Dienstag, 11. August 2020



Kampf um die Ressourcen des Mittelmeers

Libyen: Erdöl/Erdgas. Griechenland, Ägypten, Türkei und Malta: Kampf um maritime Erdgas- und Erdölvorkommen entbrannt. ‚Einheitsregierung‘ in Tripolis gibt libysche Ansprüche praktisch auf. 


Ägypten und Griechenland unterzeichnen Abkommen, das Türkei-Tripolis-Vereinbarung aushebelt
Um dem zwischen der Türkei und der ‚Einheitsregierung‘ in Tripolis geschlossenen Abkommen zu sogenannten Ausschließlichen Wirtschaftszonen im östlichen Mittelmeer Paroli zu bieten, haben am 06. August Ägypten und Griechenland ein Abkommen zur maritimen Grenzziehung unterzeichneten, mit dem eine Ausschließliche Wirtschaftszone zwischen Ägypten und Griechenland eingerichtet wurde. Das Gebiet weist vielversprechende Öl- und Gasreserven auf, deren Nutzung koordiniert werden soll.

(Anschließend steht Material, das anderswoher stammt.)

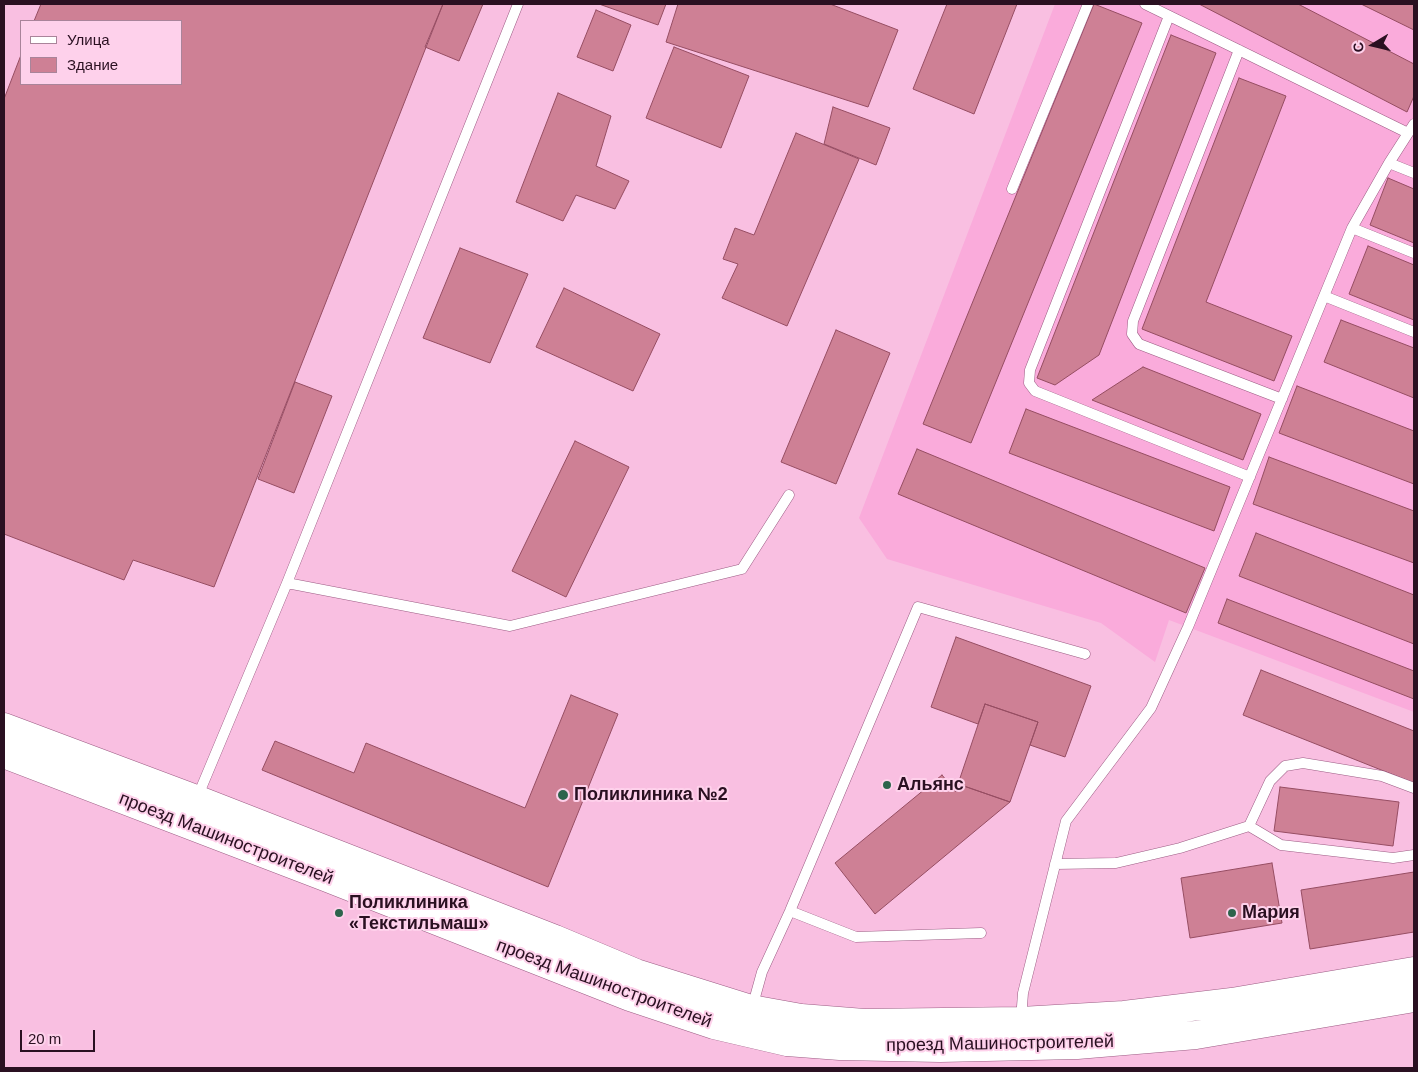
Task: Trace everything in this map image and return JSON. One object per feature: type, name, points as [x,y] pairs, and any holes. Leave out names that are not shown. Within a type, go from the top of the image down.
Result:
[{"type":"main road","points":[[4,727],[191,811]]},
{"type":"main road","name":"проезд Машиностроителей","points":[[4,754],[191,811],[555,939],[636,973],[751,1009],[801,1018],[864,1023],[1021,1021],[1124,1015],[1222,1003],[1414,971]]},
{"type":"main road","name":"проезд Машиностроителей","points":[[191,811],[630,996],[714,1025],[786,1042],[840,1046],[940,1048],[1077,1045],[1196,1035],[1414,998]]},
{"type":"lane","points":[[191,811],[287,583],[518,4]]},
{"type":"lane","points":[[1012,189],[1088,4]]},
{"type":"lane","points":[[1021,1021],[1023,993],[1066,822],[1151,708],[1188,627],[1352,228],[1411,129],[1239,50],[1145,4]]},
{"type":"lane","points":[[1169,16],[1030,370],[1029,383],[1035,391],[1250,477]]},
{"type":"lane","points":[[1239,50],[1133,321],[1132,334],[1139,344],[1282,398]]},
{"type":"lane","points":[[1389,163],[1414,173]]},
{"type":"lane","points":[[1352,228],[1414,253]]},
{"type":"lane","points":[[1324,296],[1414,332]]},
{"type":"lane","points":[[287,583],[510,626],[742,569],[789,495]]},
{"type":"lane","points":[[751,1009],[762,972],[790,911],[918,607],[1085,654]]},
{"type":"lane","points":[[1055,864],[1116,863],[1180,848],[1249,826],[1270,781],[1285,766],[1303,763],[1382,776],[1414,788]]},
{"type":"lane","points":[[1249,826],[1281,845],[1393,858],[1414,855]]},
{"type":"lane","points":[[790,911],[856,937],[981,932]]},
{"type":"shaded area","points":[[1055,4],[1414,4],[1414,712],[1169,620],[1155,662],[1101,623],[887,559],[859,518]]},
{"type":"building","points":[[41,4],[443,4],[214,587],[133,560],[124,580],[4,534],[4,99],[20,58],[20,85],[182,85],[182,20],[34,20]]},
{"type":"building","points":[[443,4],[483,4],[459,61],[425,47]]},
{"type":"building","points":[[599,4],[666,4],[658,25]]},
{"type":"building","points":[[678,4],[830,4],[898,30],[868,107],[666,42]]},
{"type":"building","points":[[947,4],[1017,4],[974,114],[913,89]]},
{"type":"building","points":[[1094,4],[1142,23],[971,443],[923,424]]},
{"type":"building","points":[[1199,4],[1298,4],[1414,64],[1414,96],[1407,112]]},
{"type":"building","points":[[1361,4],[1414,4],[1414,30]]},
{"type":"building","points":[[596,10],[631,25],[613,71],[577,57]]},
{"type":"building","points":[[1171,35],[1216,53],[1099,355],[1055,385],[1037,378]]},
{"type":"building","points":[[674,47],[749,76],[721,148],[646,118]]},
{"type":"building","points":[[1239,78],[1286,96],[1206,302],[1292,336],[1274,381],[1142,329]]},
{"type":"building","points":[[558,93],[611,116],[596,166],[629,181],[615,209],[576,195],[563,221],[516,202]]},
{"type":"building","points":[[833,107],[890,128],[876,165],[824,144]]},
{"type":"building","points":[[796,133],[859,159],[787,326],[722,298],[738,264],[723,259],[735,228],[754,235]]},
{"type":"building","points":[[1388,178],[1414,189],[1414,243],[1370,225]]},
{"type":"building","points":[[1368,246],[1414,265],[1414,320],[1349,294]]},
{"type":"building","points":[[460,248],[528,274],[490,363],[423,338]]},
{"type":"building","points":[[564,288],[660,334],[633,391],[536,347]]},
{"type":"building","points":[[1341,320],[1414,348],[1414,398],[1324,362]]},
{"type":"building","points":[[836,330],[890,353],[836,484],[781,462]]},
{"type":"building","points":[[1143,367],[1261,414],[1243,460],[1092,400]]},
{"type":"building","points":[[295,382],[332,396],[294,493],[258,479]]},
{"type":"building","points":[[1297,386],[1414,431],[1414,484],[1279,433]]},
{"type":"building","points":[[1026,409],[1230,487],[1214,531],[1009,453]]},
{"type":"building","points":[[575,441],[629,467],[566,597],[512,571]]},
{"type":"building","points":[[917,449],[1205,568],[1186,613],[898,494]]},
{"type":"building","points":[[1269,457],[1414,511],[1414,563],[1253,504]]},
{"type":"building","points":[[1256,533],[1414,595],[1414,644],[1239,576]]},
{"type":"building","points":[[1227,599],[1414,671],[1414,699],[1218,623]]},
{"type":"building","points":[[956,637],[1091,686],[1065,757],[1030,745],[1038,722],[985,704],[978,724],[931,707]]},
{"type":"building","points":[[1261,670],[1414,731],[1414,783],[1243,715]]},
{"type":"building","points":[[571,695],[618,714],[548,887],[262,770],[275,741],[354,773],[366,743],[525,808]]},
{"type":"building","points":[[985,704],[1038,722],[1010,802],[958,784]]},
{"type":"building","points":[[942,775],[956,792],[958,784],[1010,802],[875,914],[835,863]]},
{"type":"building","points":[[1280,787],[1399,802],[1393,846],[1274,831]]},
{"type":"building","points":[[1272,863],[1282,923],[1190,938],[1181,878]]},
{"type":"building","points":[[1414,872],[1414,932],[1310,949],[1301,890]]},
{"type":"place","name":"Альянс","points":[[887,785]]},
{"type":"place","name":"Поликлиника №2","points":[[563,795]]},
{"type":"place","name":"Поликлиника «Текстильмаш»","points":[[339,913]]},
{"type":"place","name":"Мария","points":[[1232,913]]}]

Die ‚Einheitsregierung‘ in Tripolis hatte 2019 ein ähnliches Abkommen mit der Türkei geschlossen, das nach internationalem Recht als nicht haltbar beurteilt wird. Dem Abkommen hätte auch das libysche Parlament zustimmen müssen, dem es nicht einmal vorgelegt wurde. Kritisiert wurde auch, dass die Türkei mit Libyen keine gemeinsame Seegrenze hat und die Inseln Kreta und Zypern keine Berücksichtigung finden. Laut Experten hebt die neue Ziehung der Seegrenze zwischen Ägypten und Griechenland das unrechtmäßige Abkommen zwischen der Türkei und der libyschen ‚Einheitsregierung‘ auf, denn es lässt keine Möglichkeit für eine Verbindung zwischen der Türkei und Libyen, stehe aber laut dem griechischen Außenminister Dendias fest auf dem Boden des Völkerrechts. Damit sei das Türkei-Tripolis-Abkommen in die Tonne getreten.

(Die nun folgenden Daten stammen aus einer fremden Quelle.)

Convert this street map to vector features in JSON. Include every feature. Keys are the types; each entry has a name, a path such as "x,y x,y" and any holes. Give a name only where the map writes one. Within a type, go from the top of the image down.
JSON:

Ägypten hofft, durch das rasche Wachstum der ägyptischen Erdgaslieferungen zu einem regionalen Energieknotenpunkt zu werden. Es bildete zusammen mit Griechenland, Zypern, Israel, Italien und Jordanien das sogenannte Gasforum Östliches Mittelmeer, das den Gasmarkt der Region entwickeln soll und von dem die Türkei ausgeschlossen ist.

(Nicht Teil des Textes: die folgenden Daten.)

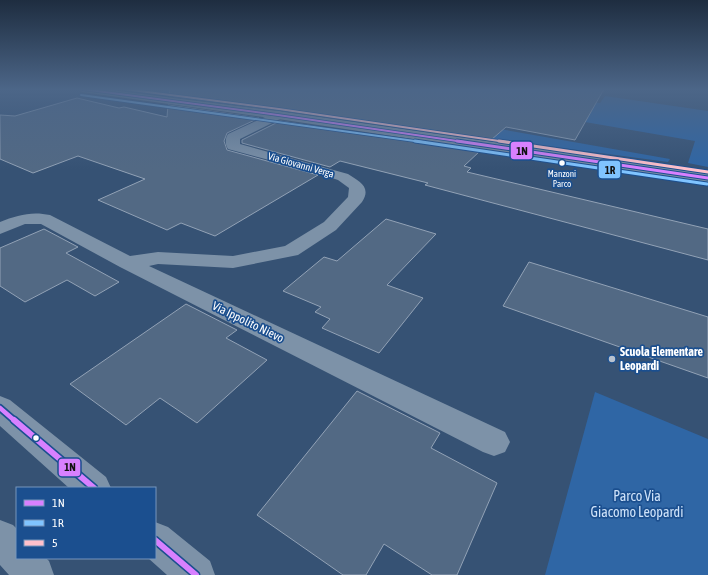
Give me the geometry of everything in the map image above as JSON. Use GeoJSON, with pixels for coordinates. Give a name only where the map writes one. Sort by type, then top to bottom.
{"type":"FeatureCollection","features":[{"type":"Feature","properties":{"kind":"street","name":"Via Giovanni Verga"},"geometry":{"type":"LineString","coordinates":[[127,263],[158,258],[233,262],[291,251],[330,226],[356,198],[357,186],[344,177],[233,146],[233,138],[276,116]]}},
{"type":"Feature","properties":{"kind":"street"},"geometry":{"type":"LineString","coordinates":[[284,116],[708,178]]}},
{"type":"Feature","properties":{"kind":"street","name":"Via Ippolito Nievo"},"geometry":{"type":"LineString","coordinates":[[0,228],[23,219],[44,219],[127,263],[494,442]]}},
{"type":"Feature","properties":{"kind":"street"},"geometry":{"type":"LineString","coordinates":[[0,408],[93,487]]}},
{"type":"Feature","properties":{"kind":"street"},"geometry":{"type":"LineString","coordinates":[[0,538],[16,555]]}},
{"type":"Feature","properties":{"kind":"street"},"geometry":{"type":"LineString","coordinates":[[156,541],[196,575]]}},
{"type":"Feature","properties":{"kind":"street"},"geometry":{"type":"LineString","coordinates":[[20,559],[34,575]]}},
{"type":"Feature","properties":{"kind":"green space"},"geometry":{"type":"Polygon","coordinates":[[[319,116],[484,116],[483,126],[670,159],[668,162],[319,116]]]}},
{"type":"Feature","properties":{"kind":"green space"},"geometry":{"type":"Polygon","coordinates":[[[549,116],[708,116],[708,167],[688,163],[695,141],[549,116]]]}},
{"type":"Feature","properties":{"kind":"green space","name":"Parco Via Giacomo Leopardi"},"geometry":{"type":"Polygon","coordinates":[[[595,392],[708,439],[708,575],[545,575],[595,392]]]}},
{"type":"Feature","properties":{"kind":"building"},"geometry":{"type":"Polygon","coordinates":[[[0,116],[244,116],[259,118],[227,133],[224,141],[227,150],[318,175],[215,236],[181,223],[167,230],[98,200],[145,179],[78,156],[33,173],[0,159],[0,116]]]}},
{"type":"Feature","properties":{"kind":"building"},"geometry":{"type":"Polygon","coordinates":[[[319,116],[589,116],[575,140],[506,127],[491,140],[319,116]]]}},
{"type":"Feature","properties":{"kind":"building"},"geometry":{"type":"Polygon","coordinates":[[[280,121],[480,151],[464,166],[471,168],[467,172],[708,229],[708,260],[425,185],[428,183],[340,161],[330,167],[242,143],[242,140],[280,121]]]}},
{"type":"Feature","properties":{"kind":"building"},"geometry":{"type":"Polygon","coordinates":[[[386,219],[436,234],[387,285],[423,298],[379,353],[322,328],[330,319],[315,312],[321,307],[283,291],[324,257],[337,261],[386,219]]]}},
{"type":"Feature","properties":{"kind":"building"},"geometry":{"type":"Polygon","coordinates":[[[44,229],[78,247],[66,253],[119,282],[95,296],[67,280],[25,302],[0,286],[0,248],[44,229]]]}},
{"type":"Feature","properties":{"kind":"building"},"geometry":{"type":"Polygon","coordinates":[[[529,262],[708,317],[708,378],[503,306],[529,262]]]}},
{"type":"Feature","properties":{"kind":"building"},"geometry":{"type":"Polygon","coordinates":[[[186,304],[237,330],[226,338],[267,360],[197,423],[160,398],[126,425],[70,384],[186,304]]]}},
{"type":"Feature","properties":{"kind":"building"},"geometry":{"type":"Polygon","coordinates":[[[357,391],[440,433],[431,448],[497,483],[457,575],[432,575],[384,544],[366,575],[343,575],[257,515],[357,391]]]}},
{"type":"Feature","properties":{"kind":"transit line","name":"1R"},"geometry":{"type":"LineString","coordinates":[[238,116],[707,184]]}},
{"type":"Feature","properties":{"kind":"transit line","name":"1N"},"geometry":{"type":"LineString","coordinates":[[284,116],[708,178]]}},
{"type":"Feature","properties":{"kind":"transit line","name":"5"},"geometry":{"type":"LineString","coordinates":[[326,116],[708,172]]}},
{"type":"Feature","properties":{"kind":"transit line","name":"1N"},"geometry":{"type":"LineString","coordinates":[[0,408],[93,487]]}},
{"type":"Feature","properties":{"kind":"transit line","name":"1N"},"geometry":{"type":"LineString","coordinates":[[156,541],[196,575]]}},
{"type":"Feature","properties":{"kind":"place","name":"Manzoni Parco"},"geometry":{"type":"Point","coordinates":[562,163]}},
{"type":"Feature","properties":{"kind":"place","name":"Scuola Elementare Leopardi"},"geometry":{"type":"Point","coordinates":[612,359]}}]}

Das libysche Parlament begrüßte das zwischen Griechenland und Ägypten geschlossene Abkommen, das das zwischen der Türkei und der 'Einheitsregierung' unterzeichnete Abkommen hinfällig mache und den türkischen Ambitionen in Libyen zuwider laufe.
Anschauliches Foto über den maritimen Grenzverlauf Griechenland - Ägypten:
https://twitter.com/smmlibya/status/1292031236077228035/photo/1

Trotz bereits getroffener Entscheidung des Internationalen Gerichtshof zugunsten Libyens will Malta Ansprüche mit Hilfe der Türkei durchsetzen
Malta steht im Libyen-Konflikt fest an der Seite der ‚Einheitsregierung‘ in Tripolis. Dies dürfte nicht ganz uneigennützig sein, denn bei dem Treffen zwischen dem türkischen Außenminister Cavusoglu, dem maltesischen Außenminister Bartolo und dem Präsidenten des Präsidialrats as-Sarradsch am 06.08. in Tripolis spielte der libysche Festlandssockel eine wichtige Rolle. Wie AlMarsad berichtet, versucht Malta ein Seerechtsabkommen mit der 'Einheitsregierung' in Tripolis zu unterzeichnen, das dem ähnelt, welches die 'Einheitsregierung' mit der Türkei geschlossen hat.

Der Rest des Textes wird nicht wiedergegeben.